How To Ignore SEO Updates Without Ruining Your Business
ORLANDO, FLORIDA-How many times has the proverbial “the sky is falling” warning been sounded when it comes to search engine optimization? I lost count a few thousand ago.
While there are certainly big upheavals occasionally when Google pushes out an update like Panda and Penguin that targets spammy SEO techniques, the majority of the changes are inconsequential to the day-to-day business you’re pouring yourself into. In fact, if you want to remove yourself from the deluge of SEO information, there is a way to completely ignore updates without sacrificing any of the benefits it offers: outsource.
Master Google is a huge advocate of people who want to do their own SEO or don’t have the budget to outsource-just look at the resources, how to’s and helpful posts about SEO for beginners on our blog-but sometimes you need to delegate to be able to focus on other aspects of your business.

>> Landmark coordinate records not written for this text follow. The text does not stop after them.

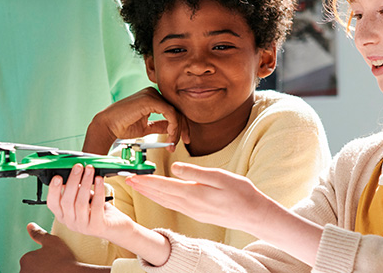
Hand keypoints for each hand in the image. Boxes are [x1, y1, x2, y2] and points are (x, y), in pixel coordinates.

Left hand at [20, 223, 107, 272]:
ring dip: (43, 271)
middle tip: (54, 266)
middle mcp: (23, 271)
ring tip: (56, 271)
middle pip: (31, 268)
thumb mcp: (51, 241)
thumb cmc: (62, 258)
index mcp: (25, 259)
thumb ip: (38, 233)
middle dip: (40, 267)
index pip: (31, 258)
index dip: (43, 258)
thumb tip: (29, 225)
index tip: (53, 260)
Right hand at [47, 164, 172, 266]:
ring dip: (85, 183)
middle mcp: (71, 223)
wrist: (116, 227)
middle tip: (78, 167)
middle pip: (66, 201)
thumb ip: (76, 190)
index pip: (52, 204)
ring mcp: (83, 227)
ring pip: (80, 203)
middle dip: (72, 181)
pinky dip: (98, 190)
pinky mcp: (97, 226)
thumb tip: (74, 171)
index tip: (57, 176)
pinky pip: (96, 206)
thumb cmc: (99, 211)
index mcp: (64, 216)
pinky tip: (99, 180)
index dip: (53, 190)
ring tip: (90, 170)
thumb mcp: (84, 199)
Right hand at [84, 87, 189, 153]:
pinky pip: (170, 113)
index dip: (181, 125)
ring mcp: (151, 94)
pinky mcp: (150, 99)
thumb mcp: (146, 127)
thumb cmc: (123, 126)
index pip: (173, 110)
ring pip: (175, 112)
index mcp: (151, 98)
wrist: (108, 126)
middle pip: (177, 110)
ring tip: (172, 143)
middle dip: (183, 128)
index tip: (184, 139)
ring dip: (177, 130)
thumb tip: (172, 129)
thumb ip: (160, 126)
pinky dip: (173, 126)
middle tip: (185, 142)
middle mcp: (152, 93)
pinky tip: (170, 136)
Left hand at [125, 162, 272, 234]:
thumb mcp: (220, 176)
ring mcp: (193, 212)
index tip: (132, 176)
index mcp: (194, 194)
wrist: (254, 215)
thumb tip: (175, 167)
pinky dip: (162, 199)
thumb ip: (195, 172)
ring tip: (138, 187)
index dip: (147, 181)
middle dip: (143, 188)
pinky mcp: (197, 214)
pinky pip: (174, 205)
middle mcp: (190, 206)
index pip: (164, 186)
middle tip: (128, 180)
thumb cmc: (241, 193)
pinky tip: (159, 195)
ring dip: (150, 194)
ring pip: (166, 202)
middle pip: (161, 195)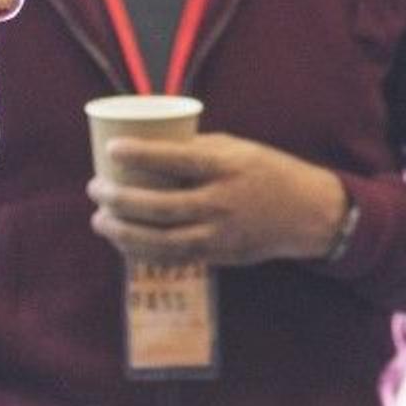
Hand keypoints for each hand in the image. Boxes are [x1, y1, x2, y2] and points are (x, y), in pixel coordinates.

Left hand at [91, 132, 351, 267]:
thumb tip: (151, 147)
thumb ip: (198, 149)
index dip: (141, 154)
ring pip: (162, 240)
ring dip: (124, 233)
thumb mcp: (238, 149)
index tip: (112, 149)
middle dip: (120, 199)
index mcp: (227, 168)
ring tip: (100, 221)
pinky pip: (174, 258)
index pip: (177, 160)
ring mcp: (220, 234)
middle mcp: (222, 203)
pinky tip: (123, 243)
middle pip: (161, 206)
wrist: (308, 213)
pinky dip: (144, 253)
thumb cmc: (267, 172)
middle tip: (96, 189)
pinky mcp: (220, 256)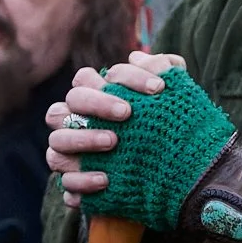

The true benefit of outsourced SEO service is that you don’t have to know every single who, what, when, where, why and how. No more SEO keyword lists or angst over the latest Google website ranking reports. You can leave the endless analysis of SEO trends and minutiae to the tech geeks and subject matter experts. They can read all the updates, rant and rave about the tyranny and capriciousness of Google, figure out what it actually means, and translate it for you.
With SEO professionals taking care of you and your website, you only have to be told the what, and then sign off on it. Find yourself an SEO company that you can trust, hammer out a plan that everyone can live with, set up routine assessments of progress, and go back to business as usual. You’ll get an email or phone call saying, “A situation has come up, this is what happened, xyz we should fix it, do you approve?”
I’m not part of the logistics end of SEO. My specialty is writing and helping develop content for our clients, not coding, researching the best keywords or strategizing about how to get an edge on the competition. Whatever small amount of knowledge I have about the technical side of SEO is gleaned from the hours and hours and hours I’ve spent reading articles and columns from founders of the industry. Plus the questions I’m able to sneak in when interacting with the real SEO experts within our company. Even with all the time I have invested in research and my access to experts, sometimes I get three quarters of the way into an article on a technical topic and realize I’ve completely misunderstood it.
SEO is riddled with jargon-pageviews, analytics, on-page optimization, backlinks, inbound links, metadata, headings-and a dictionary’s worth of acronyms like SERPs, SERs, SEM, SMM, SEO, SE, PR7, HTML, CSS, RSS and XML. Terminology is often used interchangeably, and some terms, such as SEO, could be referring to a person who does SEO, the industry as a whole, or a specific technique all within one sentence.
The details and approaches-organic SEO, white hat, black hat-that are endlessly rehashed in the court of public opinion on major sites are because of the passion and enthusiasm so many in the field have for the subject. But a lot of times the speculation ends up being all for naught or completely blown out of proportion.
The best SEO is not just the key to-sort of-unlocking the hallowed search engine algorithm and ranking higher on Google; it is an evolving science and an art, perhaps even a calling. Should you feel called, welcome to the insanity, but if you feel overwhelmed and “thank you very much but no,” don’t write it off. Just get a good SEO to be part of your team.